• Passage for review

Communication Services

The sector is filled with media, entertainment and telecommunication services companies. This includes well-known global brands like Alphabet (Google), Meta Platforms (Facebook), Walt Disney, Netflix, T-Mobile and game developer Activision Blizzard. Spending on marketing and advertising alongside subscriber growth are considered key performance indicators of this sector.

 

Consumer Staples

Consumer staples are businesses that sell goods considered to fulfil basic consumer needs, like food, drink, toiletries and vitamins. On the US sharemarket this includes discount retailer Walmart, Proctor & Gamble (Gillette, Olay and Oral B), Coca-Cola, PepsiCo, Costco, cigarette maker Philip Morris and Colgate-Palmolive.

This sector is often considered a defensive part of the market. Consumers will continue buying food, shampoo, toothpaste, nappies and kitty litter even if an economy falls into recession. But cost of living pressures in periods of elevated inflation could affect profit margins and demand for goods offered by companies in this sector.

 

Energy

The sector is led by oil & gas producing heavyweights like Exxon Mobil, Chevron and ConocoPhillips. Profits are driven by production levels, costs and importantly commodity prices. While these businesses have some control over production and costs, they are vulnerable to movements in energy prices. Profits tend to receive a healthy boost when global supply is low and demand is high, while earnings often decline during recession.

No other global group has a greater impact on energy prices than the Organization of Petroleum Exporting Countries or OPEC. Many of the world’s largest oil producing nations are members of the cartel, accounting for roughly 40% of global output. It is in the cartel’s interest to keep prices at higher levels to benefit their 14 member states. OPEC holds a monthly meeting in Austria; often used as a platform for setting production targets. Agreements reached can affect energy prices.

 

Utilities

Utilities are companies that provide essential services like water, electricity and natural gas to customers. This is one of the smaller sectors of the US sharemarket. It’s led by NextEra Energy, which generates power through wind, solar, natural gas and nuclear sources. Duke Energy is another major utility and one of the largest power companies in the United States, serving over 8 million retail customers in six states.

• Task statement
Reproduce the sector overview word for word, starting at "This sector is" and ending at "decline during recession.".

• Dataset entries
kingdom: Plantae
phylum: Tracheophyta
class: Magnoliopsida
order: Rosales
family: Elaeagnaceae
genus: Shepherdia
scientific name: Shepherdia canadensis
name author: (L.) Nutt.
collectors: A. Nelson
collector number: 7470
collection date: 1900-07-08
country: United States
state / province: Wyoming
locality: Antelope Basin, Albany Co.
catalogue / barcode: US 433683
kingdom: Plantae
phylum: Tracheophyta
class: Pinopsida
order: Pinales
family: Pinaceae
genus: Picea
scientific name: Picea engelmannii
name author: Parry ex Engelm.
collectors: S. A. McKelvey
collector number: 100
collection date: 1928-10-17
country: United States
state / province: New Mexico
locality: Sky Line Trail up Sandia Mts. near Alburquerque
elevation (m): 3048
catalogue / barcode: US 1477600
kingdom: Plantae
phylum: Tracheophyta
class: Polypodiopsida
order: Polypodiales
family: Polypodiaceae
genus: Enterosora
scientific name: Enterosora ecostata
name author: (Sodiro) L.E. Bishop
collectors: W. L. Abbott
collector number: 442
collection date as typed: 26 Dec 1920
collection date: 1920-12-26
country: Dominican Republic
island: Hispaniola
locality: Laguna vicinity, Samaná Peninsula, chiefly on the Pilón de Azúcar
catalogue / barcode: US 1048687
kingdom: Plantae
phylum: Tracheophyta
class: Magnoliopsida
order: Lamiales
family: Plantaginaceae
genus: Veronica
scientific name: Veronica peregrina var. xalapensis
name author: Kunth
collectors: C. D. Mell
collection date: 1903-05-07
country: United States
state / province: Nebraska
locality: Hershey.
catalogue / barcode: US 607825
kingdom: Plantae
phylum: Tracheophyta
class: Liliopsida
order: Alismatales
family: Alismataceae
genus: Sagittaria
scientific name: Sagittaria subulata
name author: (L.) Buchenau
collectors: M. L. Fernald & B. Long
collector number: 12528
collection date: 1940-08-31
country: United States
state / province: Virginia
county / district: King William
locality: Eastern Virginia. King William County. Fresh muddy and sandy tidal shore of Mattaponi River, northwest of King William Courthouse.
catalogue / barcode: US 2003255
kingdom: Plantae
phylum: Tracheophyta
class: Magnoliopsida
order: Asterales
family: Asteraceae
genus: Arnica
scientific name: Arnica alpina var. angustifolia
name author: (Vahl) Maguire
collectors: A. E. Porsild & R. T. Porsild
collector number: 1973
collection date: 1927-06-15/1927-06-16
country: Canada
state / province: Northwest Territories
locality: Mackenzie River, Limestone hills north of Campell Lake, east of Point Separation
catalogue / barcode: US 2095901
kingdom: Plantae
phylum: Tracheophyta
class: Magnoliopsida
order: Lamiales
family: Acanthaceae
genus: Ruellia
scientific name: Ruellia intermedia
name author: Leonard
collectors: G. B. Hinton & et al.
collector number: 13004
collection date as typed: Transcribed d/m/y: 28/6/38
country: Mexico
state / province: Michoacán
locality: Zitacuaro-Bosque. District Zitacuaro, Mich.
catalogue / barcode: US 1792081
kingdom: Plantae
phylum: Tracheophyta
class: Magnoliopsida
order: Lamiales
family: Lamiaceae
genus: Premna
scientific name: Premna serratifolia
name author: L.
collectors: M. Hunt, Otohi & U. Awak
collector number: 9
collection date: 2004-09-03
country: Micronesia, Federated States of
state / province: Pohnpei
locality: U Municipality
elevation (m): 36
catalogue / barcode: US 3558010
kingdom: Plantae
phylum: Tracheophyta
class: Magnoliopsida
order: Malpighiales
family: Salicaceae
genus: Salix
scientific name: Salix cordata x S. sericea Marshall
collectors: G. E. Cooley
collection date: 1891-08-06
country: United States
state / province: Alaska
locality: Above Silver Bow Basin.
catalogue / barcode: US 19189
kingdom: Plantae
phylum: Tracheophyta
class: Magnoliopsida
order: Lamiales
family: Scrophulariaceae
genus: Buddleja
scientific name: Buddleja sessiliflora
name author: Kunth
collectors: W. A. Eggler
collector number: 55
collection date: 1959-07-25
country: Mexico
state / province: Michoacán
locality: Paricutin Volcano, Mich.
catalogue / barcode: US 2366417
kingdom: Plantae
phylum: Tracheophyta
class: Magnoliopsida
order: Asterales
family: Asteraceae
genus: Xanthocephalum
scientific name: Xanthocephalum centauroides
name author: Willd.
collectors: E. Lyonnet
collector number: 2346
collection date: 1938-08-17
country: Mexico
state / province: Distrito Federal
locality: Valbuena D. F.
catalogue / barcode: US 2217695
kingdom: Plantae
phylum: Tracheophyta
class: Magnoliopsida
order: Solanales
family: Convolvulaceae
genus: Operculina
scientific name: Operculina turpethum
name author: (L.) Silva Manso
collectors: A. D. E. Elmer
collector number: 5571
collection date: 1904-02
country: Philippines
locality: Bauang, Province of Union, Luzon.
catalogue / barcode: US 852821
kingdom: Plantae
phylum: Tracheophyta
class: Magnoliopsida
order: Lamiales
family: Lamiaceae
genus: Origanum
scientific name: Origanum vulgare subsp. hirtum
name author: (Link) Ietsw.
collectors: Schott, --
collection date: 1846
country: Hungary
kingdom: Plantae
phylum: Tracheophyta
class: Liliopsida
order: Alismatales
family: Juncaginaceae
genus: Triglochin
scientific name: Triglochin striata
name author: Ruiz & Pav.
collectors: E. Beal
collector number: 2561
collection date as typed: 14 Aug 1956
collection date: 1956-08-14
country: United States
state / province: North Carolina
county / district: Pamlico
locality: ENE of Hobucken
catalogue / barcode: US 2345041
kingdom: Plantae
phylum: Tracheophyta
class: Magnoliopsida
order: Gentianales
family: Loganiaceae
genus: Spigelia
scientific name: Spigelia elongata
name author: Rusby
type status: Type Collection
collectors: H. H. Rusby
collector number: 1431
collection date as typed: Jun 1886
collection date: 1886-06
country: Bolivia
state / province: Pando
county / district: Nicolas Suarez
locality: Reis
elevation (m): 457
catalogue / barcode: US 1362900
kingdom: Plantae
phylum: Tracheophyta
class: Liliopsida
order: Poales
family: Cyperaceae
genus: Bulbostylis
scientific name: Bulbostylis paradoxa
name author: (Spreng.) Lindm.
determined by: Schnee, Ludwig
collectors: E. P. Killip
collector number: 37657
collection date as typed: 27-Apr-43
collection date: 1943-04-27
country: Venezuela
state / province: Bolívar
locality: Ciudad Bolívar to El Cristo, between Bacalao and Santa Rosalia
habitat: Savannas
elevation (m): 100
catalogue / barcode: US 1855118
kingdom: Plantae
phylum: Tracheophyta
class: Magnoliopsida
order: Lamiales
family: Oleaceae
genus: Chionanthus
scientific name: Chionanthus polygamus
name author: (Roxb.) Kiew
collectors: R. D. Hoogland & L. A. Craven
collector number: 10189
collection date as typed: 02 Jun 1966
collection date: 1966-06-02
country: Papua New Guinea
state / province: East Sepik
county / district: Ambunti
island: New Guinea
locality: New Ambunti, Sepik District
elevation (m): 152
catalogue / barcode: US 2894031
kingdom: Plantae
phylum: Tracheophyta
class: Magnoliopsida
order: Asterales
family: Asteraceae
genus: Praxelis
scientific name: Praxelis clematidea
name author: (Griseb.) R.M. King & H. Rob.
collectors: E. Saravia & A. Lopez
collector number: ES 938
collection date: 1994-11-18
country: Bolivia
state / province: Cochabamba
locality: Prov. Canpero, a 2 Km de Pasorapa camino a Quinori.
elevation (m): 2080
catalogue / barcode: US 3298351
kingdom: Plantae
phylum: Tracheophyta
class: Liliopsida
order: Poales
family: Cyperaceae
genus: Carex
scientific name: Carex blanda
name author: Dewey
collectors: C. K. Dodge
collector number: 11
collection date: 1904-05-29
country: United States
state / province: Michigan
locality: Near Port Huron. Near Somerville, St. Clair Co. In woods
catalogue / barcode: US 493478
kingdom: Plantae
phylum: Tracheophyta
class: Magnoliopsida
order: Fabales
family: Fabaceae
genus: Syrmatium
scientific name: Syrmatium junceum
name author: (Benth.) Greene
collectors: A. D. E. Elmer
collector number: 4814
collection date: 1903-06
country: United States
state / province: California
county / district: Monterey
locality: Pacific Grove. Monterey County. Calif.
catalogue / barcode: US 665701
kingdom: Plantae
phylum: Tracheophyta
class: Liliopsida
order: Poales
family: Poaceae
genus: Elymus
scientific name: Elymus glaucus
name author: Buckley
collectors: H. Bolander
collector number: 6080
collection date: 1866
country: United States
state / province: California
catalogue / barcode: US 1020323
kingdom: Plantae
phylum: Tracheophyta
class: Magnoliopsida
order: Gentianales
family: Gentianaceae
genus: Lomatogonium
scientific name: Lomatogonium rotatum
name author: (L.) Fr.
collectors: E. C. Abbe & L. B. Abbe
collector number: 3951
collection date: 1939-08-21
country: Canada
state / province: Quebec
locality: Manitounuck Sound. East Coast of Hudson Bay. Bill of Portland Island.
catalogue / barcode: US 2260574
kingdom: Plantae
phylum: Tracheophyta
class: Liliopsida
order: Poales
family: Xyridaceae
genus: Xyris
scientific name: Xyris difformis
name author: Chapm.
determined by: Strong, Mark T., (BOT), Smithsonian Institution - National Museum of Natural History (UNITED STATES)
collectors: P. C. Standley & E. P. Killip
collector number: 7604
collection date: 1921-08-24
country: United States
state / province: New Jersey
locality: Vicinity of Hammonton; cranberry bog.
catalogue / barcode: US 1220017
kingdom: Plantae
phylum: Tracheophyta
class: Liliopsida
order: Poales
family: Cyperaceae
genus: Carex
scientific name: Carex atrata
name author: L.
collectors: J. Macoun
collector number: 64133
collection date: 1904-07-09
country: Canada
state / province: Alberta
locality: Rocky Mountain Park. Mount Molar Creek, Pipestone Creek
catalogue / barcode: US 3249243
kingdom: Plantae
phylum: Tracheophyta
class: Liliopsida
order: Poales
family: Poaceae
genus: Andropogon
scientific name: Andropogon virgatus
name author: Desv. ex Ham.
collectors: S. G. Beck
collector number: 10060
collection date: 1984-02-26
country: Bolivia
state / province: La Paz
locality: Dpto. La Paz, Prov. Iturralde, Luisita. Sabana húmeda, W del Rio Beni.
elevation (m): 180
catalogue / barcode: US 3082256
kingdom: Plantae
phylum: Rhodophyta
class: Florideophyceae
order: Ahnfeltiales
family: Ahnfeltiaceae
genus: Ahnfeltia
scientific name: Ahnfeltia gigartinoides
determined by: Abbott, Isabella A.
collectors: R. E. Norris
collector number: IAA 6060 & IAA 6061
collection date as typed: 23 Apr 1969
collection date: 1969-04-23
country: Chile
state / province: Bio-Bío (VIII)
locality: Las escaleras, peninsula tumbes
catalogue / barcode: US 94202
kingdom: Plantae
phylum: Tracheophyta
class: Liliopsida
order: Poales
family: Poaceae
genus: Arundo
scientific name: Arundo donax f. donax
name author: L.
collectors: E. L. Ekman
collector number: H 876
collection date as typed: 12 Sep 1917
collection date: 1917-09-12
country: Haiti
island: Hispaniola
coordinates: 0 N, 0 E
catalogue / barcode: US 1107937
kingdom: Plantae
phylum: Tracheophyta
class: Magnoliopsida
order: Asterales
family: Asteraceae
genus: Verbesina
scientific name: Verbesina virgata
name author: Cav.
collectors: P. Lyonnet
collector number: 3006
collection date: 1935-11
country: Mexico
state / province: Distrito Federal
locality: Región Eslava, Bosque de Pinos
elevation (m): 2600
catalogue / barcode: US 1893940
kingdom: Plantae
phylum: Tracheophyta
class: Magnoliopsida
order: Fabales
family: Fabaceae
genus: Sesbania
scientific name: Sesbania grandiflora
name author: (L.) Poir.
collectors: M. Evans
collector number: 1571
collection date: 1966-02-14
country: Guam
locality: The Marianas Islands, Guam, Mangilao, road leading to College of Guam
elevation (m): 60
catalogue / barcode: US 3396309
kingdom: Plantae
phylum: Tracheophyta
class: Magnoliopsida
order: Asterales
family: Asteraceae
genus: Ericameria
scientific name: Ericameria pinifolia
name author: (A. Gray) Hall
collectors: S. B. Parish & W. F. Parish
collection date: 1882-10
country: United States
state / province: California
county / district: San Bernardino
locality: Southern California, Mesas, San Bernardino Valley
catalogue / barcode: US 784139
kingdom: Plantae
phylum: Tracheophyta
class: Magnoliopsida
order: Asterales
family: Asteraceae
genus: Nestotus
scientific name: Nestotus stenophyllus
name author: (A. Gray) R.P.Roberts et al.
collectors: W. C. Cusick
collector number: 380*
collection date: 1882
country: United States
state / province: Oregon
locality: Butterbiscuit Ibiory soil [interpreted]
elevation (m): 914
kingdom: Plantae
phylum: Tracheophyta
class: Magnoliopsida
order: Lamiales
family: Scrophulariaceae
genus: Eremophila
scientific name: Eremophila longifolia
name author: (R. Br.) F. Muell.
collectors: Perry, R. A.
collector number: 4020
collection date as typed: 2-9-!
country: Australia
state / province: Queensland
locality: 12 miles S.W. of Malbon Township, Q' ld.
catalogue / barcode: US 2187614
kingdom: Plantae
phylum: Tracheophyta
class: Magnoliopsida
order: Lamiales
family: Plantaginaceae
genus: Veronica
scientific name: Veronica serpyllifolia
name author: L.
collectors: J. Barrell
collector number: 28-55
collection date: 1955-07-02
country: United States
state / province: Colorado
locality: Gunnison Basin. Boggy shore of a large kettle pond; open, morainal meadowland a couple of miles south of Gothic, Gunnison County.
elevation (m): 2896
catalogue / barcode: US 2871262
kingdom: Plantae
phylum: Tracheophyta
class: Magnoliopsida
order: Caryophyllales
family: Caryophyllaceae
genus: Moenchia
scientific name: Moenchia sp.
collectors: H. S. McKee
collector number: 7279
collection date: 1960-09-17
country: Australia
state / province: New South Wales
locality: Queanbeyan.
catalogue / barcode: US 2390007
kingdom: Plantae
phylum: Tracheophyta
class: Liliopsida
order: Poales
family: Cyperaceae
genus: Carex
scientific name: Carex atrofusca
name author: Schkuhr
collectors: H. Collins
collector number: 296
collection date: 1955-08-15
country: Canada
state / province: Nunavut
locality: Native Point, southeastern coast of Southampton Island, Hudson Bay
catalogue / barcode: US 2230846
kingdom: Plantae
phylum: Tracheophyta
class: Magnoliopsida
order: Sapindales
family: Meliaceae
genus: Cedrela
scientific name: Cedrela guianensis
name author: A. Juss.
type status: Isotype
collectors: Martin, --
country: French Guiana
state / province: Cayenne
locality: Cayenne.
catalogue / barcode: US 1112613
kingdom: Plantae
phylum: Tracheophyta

• Task answer
This sector is often considered a defensive part of the market. Consumers will continue buying food, shampoo, toothpaste, nappies and kitty litter even if an economy falls into recession. But cost of living pressures in periods of elevated inflation could affect profit margins and demand for goods offered by companies in this sector.

 

Energy

The sector is led by oil & gas producing heavyweights like Exxon Mobil, Chevron and ConocoPhillips. Profits are driven by production levels, costs and importantly commodity prices. While these businesses have some control over production and costs, they are vulnerable to movements in energy prices. Profits tend to receive a healthy boost when global supply is low and demand is high, while earnings often decline during recession.